I\'ve a Spark cluster with 10 nodes, and I\'m getting this exception after using the Spark Context for the first time:
14/11/20 11:15:13 ERROR UserGroupInfor
We had a similar problem which was quite hard to debug and isolate. Long story short - Spark uses Akka which is very picky about FQDN hostnames resolving to IP addresses. Even if you specify the IP Address at all places it is not enough. The answer here helped us isolate the problem.
A useful test to run is run netcat -l <port> on the master and run nc -vz <host> <port> on the worker to test the connectivity. Run the test with an IP address and with the FQDN. You can get the name Spark is using from the WARN message from the log snippet below. For us it was host032s4.staging.companynameremoved.info. The IP address test for us passed and the FQDN test failed as our DNS was not setup correctly.
INFO 2015-07-24 10:33:45 Remoting: Remoting started; listening on addresses :[akka.tcp://driverPropsFetcher@10.40.246.168:35455]
INFO 2015-07-24 10:33:45 Remoting: Remoting now listens on addresses: [akka.tcp://driverPropsFetcher@10.40.246.168:35455]
INFO 2015-07-24 10:33:45 org.apache.spark.util.Utils: Successfully started service 'driverPropsFetcher' on port 35455.
WARN 2015-07-24 10:33:45 Remoting: Tried to associate with unreachable remote address [akka.tcp://sparkDriver@host032s4.staging.companynameremoved.info:50855]. Address is now gated for 60000 ms, all messages to this address will be delivered to dead letters.

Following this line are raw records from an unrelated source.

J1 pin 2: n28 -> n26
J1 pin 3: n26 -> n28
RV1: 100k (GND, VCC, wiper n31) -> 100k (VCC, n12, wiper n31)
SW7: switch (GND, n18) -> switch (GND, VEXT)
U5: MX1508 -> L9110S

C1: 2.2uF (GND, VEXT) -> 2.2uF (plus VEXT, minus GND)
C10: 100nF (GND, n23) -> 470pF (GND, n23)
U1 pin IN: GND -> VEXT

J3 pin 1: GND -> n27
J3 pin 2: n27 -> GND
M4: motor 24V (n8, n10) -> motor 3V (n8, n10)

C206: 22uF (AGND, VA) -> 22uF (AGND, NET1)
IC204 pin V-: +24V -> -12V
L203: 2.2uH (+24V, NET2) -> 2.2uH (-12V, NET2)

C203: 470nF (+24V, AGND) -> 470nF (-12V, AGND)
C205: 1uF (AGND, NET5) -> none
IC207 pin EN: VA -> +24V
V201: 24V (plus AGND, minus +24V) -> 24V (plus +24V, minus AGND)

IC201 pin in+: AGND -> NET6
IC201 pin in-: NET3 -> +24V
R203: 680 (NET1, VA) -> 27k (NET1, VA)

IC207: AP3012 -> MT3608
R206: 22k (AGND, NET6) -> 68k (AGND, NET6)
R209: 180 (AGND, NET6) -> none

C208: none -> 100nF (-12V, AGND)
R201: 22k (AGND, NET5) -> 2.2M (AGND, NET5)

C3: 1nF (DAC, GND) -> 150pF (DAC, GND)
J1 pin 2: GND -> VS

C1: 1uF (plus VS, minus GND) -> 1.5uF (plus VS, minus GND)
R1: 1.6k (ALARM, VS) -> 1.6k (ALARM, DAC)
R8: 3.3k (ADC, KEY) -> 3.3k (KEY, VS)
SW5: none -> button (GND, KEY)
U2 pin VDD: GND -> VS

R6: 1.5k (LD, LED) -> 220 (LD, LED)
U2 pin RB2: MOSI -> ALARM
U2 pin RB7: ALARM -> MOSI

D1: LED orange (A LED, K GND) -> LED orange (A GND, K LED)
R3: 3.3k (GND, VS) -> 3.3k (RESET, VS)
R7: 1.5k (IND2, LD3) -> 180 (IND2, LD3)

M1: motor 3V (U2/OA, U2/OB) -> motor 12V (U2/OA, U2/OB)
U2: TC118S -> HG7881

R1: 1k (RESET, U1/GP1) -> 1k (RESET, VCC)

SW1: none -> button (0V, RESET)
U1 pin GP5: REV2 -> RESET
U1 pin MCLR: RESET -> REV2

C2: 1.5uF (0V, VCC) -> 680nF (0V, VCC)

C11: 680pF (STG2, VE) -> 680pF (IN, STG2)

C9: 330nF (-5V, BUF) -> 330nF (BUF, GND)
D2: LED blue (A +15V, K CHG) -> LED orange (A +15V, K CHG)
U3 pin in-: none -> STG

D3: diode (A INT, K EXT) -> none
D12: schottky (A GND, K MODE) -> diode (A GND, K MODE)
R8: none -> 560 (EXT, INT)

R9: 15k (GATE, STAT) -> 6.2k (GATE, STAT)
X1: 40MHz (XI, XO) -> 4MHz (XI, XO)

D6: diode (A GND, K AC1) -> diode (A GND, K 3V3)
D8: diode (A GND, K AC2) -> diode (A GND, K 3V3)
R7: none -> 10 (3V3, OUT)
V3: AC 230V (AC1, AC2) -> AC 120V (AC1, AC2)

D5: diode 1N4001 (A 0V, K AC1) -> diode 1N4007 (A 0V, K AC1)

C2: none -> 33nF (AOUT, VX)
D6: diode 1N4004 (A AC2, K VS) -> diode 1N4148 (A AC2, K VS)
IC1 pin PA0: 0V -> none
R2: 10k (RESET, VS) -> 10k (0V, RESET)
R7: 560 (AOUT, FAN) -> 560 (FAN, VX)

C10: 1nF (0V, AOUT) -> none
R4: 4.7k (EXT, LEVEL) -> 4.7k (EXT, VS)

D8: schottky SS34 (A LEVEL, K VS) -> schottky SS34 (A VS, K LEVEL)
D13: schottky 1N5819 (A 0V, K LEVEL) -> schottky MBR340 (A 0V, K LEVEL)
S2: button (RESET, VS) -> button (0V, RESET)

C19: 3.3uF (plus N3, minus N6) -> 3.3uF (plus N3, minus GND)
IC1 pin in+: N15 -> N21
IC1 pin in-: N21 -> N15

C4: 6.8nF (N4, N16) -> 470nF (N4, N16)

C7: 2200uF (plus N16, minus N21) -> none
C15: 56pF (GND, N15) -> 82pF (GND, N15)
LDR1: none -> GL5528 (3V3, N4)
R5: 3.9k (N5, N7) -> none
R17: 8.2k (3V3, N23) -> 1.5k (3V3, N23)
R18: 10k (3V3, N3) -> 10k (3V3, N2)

ERROR 2015-07-24 10:34:15 org.apache.hadoop.security.UserGroupInformation: PriviledgedActionException as:skumar cause:java.util.concurrent.TimeoutException: Futures timed out after [30 seconds]
Another thing which we had to do was to specify the spark.driver.host and spark.driver.port properties in the spark submit script. This was because we had machines with two IP addresses and the FQDN resolved to the wrong IP address.
Make sure your network and DNS entries are correct!!
The Firewall was missconfigured and, in some instances, it didn't allowed the slaves to connect to the cluster. This generated the timeout issue, as the slaves couldn't connect to the server. If you are facing this timeout, check your firewall configs.
I had similar problem and I managed to get around it by using cluster deploy mode when submitting the application to Spark.
(Because even allowing all the incoming traffic to both my master and the single slave didn't allow me to use the client deploy mode. Before changing them I had default security group (AWS firewall) settings set up by Spark EC2 scripts from Spark 1.2.0).